Выбрать главу

— Ну вот вы и поставили меня на место, — сказал Макэлпин. — И все-таки, — хмуро добавил он после неловкой паузы, — тот ваш трубач действительно опаснее, чем Мэлон…

— Кто это сказал вам, Джим?

— Роджерс. Он сказал, что на Уилсона заведено дело в полиции Мемфиса.

— А, это та мемфисская история, — сказала девушка. — Там вышел какой-то скандал из-за нечестной игры в карты, так, что ли? Джим, вы не понимаете таких людей. Они совсем не такие, как Мэлон.

— Пегги, неужели вы влюблены в Уилсона?

— О бог ты мой! Начинается! — устало сказала она. — Вас интересует, живу ли я с ним? Вопрос серьезный.

— Я же только спросил, не…

— А почему бы вам не спросить, живу ли я с Уэгстаффом? Или с Джо Томасом? Джо, проводник в спальном вагоне, самый красноречивый человек, какого я встречала в своей жизни. Вы не слыхали таких разговоров на Сент-Антуан, какие там слышала я, — она замолчала, пристально разглядывая пятно на полу, в том месте, где стерлась краска, потом улыбнулась тихой улыбкой монахини, укоряющей мирянина за недостаток христианской любви. — Я сидела в тесной и грязной комнатке, — продолжала она, — а вокруг были женщины и мужчины, все бедняки, просто соседи, и эти люди, взволнованные, притихшие, слушали Джо Томаса, стараясь разобраться в том, что тревожит и вас. Ах если бы вы видели, как эти негры сидели там и с какой жадностью слушали Джо, который пробовал объяснить, как получается, что добродушный человек вроде него вдруг поддается вспышке неистового гнева. Я слушала его с наслаждением. Мне очень нравилось, как он обо всем этом говорил. Звучало это примерно так. Если белого, пусть даже очень скверного, человека доведут до крайности, он знает, что может позвать полисмена. Он это чувствует нутром. Он был еще мальчишкой, когда власти вдолбили это ему в голову. Его власти! К его жалобам правосудие никогда не будет глухо. Если же ярость затуманит мозги негру, то ему хочется зажмуриться, хочется быть слепым, чтобы не видеть лицо правосудия. Потому что это всегда белое лицо, и негру не на что рассчитывать, кроме своего слепого гнева, и он спешит его выместить какой-нибудь дикой, злобной выходкой до того, как откроет глаза. Он знает, что, открыв глаза, увидит что-то мерзкое, и предпочитает кромешный мрак ярости. Ну а потом-то он, конечно, спохватится, струхнет, бросится наутек… Его легко спугнуть, ведь в этом мире белых он вечный беглец. Поняли, Джим?
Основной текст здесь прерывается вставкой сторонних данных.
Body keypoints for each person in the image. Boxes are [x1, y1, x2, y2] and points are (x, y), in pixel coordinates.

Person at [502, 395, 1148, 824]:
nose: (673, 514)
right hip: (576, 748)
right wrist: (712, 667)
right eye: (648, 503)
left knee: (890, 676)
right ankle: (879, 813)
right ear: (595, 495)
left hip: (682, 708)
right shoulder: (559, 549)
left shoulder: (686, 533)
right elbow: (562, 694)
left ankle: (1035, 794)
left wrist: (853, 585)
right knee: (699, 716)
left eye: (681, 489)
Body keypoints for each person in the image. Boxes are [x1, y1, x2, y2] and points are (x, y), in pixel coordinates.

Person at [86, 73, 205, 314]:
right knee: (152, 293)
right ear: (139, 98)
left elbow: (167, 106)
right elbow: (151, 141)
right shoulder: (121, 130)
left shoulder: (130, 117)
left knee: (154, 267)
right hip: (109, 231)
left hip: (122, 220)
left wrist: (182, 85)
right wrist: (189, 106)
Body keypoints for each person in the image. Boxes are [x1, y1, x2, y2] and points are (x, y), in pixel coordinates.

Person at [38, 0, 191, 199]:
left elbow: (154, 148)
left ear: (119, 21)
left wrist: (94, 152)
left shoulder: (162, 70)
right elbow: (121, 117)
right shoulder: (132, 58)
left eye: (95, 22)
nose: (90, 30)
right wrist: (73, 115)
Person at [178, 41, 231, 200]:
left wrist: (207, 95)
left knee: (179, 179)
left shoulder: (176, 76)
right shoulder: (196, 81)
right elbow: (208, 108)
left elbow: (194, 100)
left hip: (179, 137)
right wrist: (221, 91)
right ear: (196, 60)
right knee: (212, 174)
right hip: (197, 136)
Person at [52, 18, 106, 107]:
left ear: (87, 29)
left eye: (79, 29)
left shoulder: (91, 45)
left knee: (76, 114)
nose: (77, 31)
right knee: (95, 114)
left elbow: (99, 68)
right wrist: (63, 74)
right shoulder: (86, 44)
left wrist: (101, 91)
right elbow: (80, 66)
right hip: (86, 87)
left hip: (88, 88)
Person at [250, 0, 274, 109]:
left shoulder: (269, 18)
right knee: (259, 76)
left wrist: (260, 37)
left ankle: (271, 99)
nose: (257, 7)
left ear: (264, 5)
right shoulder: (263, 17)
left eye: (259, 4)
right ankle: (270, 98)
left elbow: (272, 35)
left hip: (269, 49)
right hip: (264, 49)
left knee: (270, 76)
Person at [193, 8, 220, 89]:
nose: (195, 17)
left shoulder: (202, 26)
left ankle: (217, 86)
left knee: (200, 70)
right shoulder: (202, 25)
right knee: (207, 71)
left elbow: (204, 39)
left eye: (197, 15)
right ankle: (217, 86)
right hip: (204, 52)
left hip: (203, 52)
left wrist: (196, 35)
— Да, понял, — согласился он, но, помолчав, вдруг спросил: — Пегги, к чему вам… все это, зачем вы себя накручиваете?

— Накручиваю?

— Да. Что вы намерены делать?

— Джим, скажите сами, кто бесчеловечен — высокомерные люди, которые заправляют всем, или я? В мире немало беглецов, которые — каждый по-своему — пустились наутек, столкнувшись с бесчеловечностью. И если кто-нибудь из них постучится в мою дверь… то я…

— Я понимаю вас, — сказал он, а про себя подумал: «Убийца всегда убийца, будь он черный или белый. — И все же его обезоруживала ее трогательная сострадательность. — Ведь и в жизни убийцы, — думал он, — может наступить минута, когда ему нужен будет человек, у которого и для него, для убийцы, найдется доброе слово». — Как знать, — вздохнул он. — Может, и меня еще ждет время, когда я буду жаждать сочувствия от кого-нибудь похожего на вас. Мне кажется, одно ваше доброе слово утешило бы меня в такой момент. — Он улыбнулся. — А пока снимите-ка лучше ботинки. Вот так. Дайте я вам помогу.

Она вытянула ноги, а он, стараясь не замочить брюки в лужице от растаявшего снега, опустился на колени и стащил с ее ног сырые ботинки.

— Как они вам пришлись? — спросил он, вертя в руках один ботинок.

— По-моему, нужно подложить в носки комочки бумаги.

— Великоваты? Так вы еще стельку положите.